**EXERCISE A**
Answer each question from the webtrackR text.
(i) On top of which package is webtrackR built?
(ii) What is the S3 class that the package adds called?
(iii) Which function extracts the top-level domain of a URL?
**EXERCISE B**
Duplicate the stretch of the webtrackR text from "All preprocessing functions" through "URL (use extract_domain())".
**EXERCISE C**
Go on with the webtrackR text from the point where it stops.

**SELECTED TEXT**
+ + + +
Analysing Web Tracking Data and Online News Behaviour

David Schoch


webtrackR is an R package to preprocess and analyse web tracking data in conjunction with survey data of panelists. The package is built on top of data.table and can thus comfortably handle very large web tracking datasets


You can install the development version of webtrackR from GitHub with:

# install.packages("devtools")

S3 class

The package adds a S3 class called wt_dt which inherits most of the functionality from the data.table class A summary and print method are included in the package


raw web tracking data is assumed to have (at least) the following variables:

  • panelist_id: person who’s data is tracked
  • url: the website the person is visiting
  • timestamp: when the website was visited

All preprocessing functions check if these are present. Otherwise an error is thrown.

Several other variables can be derived from these with the package:

  • duration: how much time was spend on a website (use add_duration() and aggregate_duration() to summarize consecutive visits to the same website)
  • domain: the toplevel domain of a URL (use extract_domain())
  • type and prev_type: using a domain dictionary to classify domains and previously visited domains (use classify_domains())
  • url dummy variables: add a dummy variable if a URL falls into a category or not (e.g. political website) (use create_urldummy())
  • panelist data: add e.g. survey data to the webtrack data (use add_panelist_data())
+ + + +
**DATA**
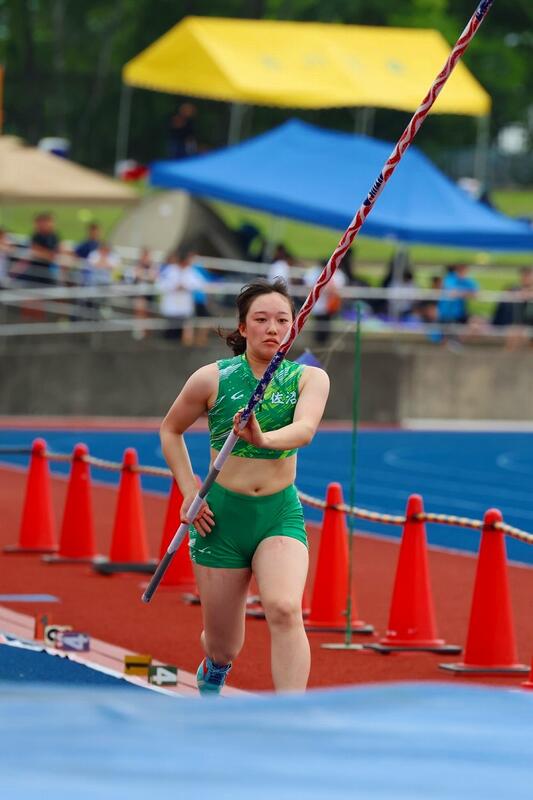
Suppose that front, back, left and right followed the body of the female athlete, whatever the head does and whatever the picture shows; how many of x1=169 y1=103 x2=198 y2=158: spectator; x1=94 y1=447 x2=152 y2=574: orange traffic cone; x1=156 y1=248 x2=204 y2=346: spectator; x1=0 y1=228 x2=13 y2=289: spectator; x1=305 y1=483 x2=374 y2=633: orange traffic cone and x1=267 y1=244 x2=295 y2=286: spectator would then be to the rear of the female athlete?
+ + + +
**YOUR RESPONSE A**
(i) data.table
(ii) wt_dt
(iii) extract_domain()

**YOUR RESPONSE B**
All preprocessing functions check if these are present. Otherwise an error is thrown.

Several other variables can be derived from these with the package:

  • duration: how much time was spend on a website (use add_duration() and aggregate_duration() to summarize consecutive visits to the same website)
  • domain: the toplevel domain of a URL (use extract_domain())

**YOUR RESPONSE C**
A typical workflow looks like this:

# load webtrack data as data.table

# webtrack data
wt <- fread("<path/to/file>")

# domain dictionary (there is also an inbuilt dictionary)
domain_dict <- fread("<path/to/file>")

# dummy file (should just be a vecor of urls)
political_urls <- c("...")

# survey data
survey <- fread("<path/to/file>")

# convert to wt_dt object
wt <- as.wt_dt(wt)

wt <- add_duration(wt)
wt <- extract_domain(wt)

# classify domains and only return rows with type news
wt <- classify_domains(wt, domain_classes = domain_dict, return.only = "news")

# create a dummy variable for political news
wt <- create_urldummy(wt, dummy = political_urls, name = "political")

# add survey data
wt <- add_panelist_data(wt, data = survey)



Top 500 Bakshy scores are available in the package


Audience Networks

Create audiences network

audience_network(wt, cutoff = 3, type = "pmi")
  • cutoff indicates minimal duration to count as visit.
  • type can be one of “pmi”, “phi”, “disparity”, “sdsm”, or “fdsm”